» TASK OBJECTIVE: Using the listing below, give the number of lines where "女戦闘員" appears, and nothing else.

» MATERIAL FOR THIS EXERCISE:
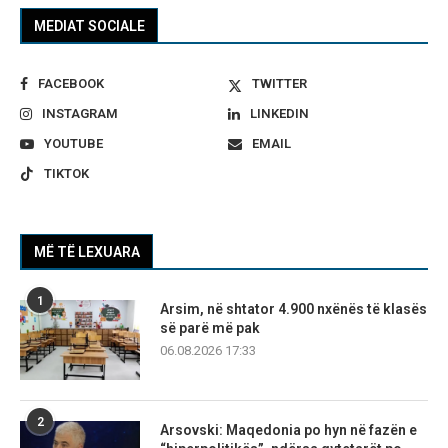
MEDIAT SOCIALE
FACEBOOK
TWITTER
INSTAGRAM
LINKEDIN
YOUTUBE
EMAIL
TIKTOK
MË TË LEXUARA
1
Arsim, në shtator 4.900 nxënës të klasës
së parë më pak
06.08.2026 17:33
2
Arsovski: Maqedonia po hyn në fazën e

...

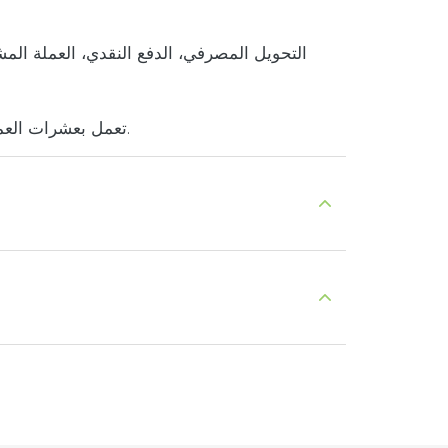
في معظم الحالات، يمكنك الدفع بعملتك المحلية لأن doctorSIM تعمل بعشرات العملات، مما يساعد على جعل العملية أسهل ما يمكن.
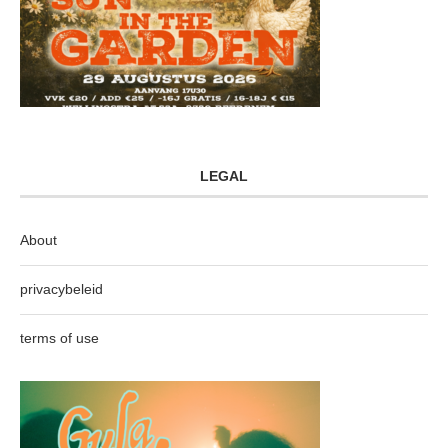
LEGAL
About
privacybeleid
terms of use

--

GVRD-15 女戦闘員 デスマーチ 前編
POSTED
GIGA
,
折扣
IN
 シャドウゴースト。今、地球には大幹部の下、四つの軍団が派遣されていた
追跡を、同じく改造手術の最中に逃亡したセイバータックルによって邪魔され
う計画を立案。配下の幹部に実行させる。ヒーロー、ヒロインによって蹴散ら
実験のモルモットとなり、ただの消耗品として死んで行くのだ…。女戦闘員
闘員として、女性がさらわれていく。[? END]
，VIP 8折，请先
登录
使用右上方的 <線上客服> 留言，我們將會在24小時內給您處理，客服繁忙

» TASK ANSWER: 2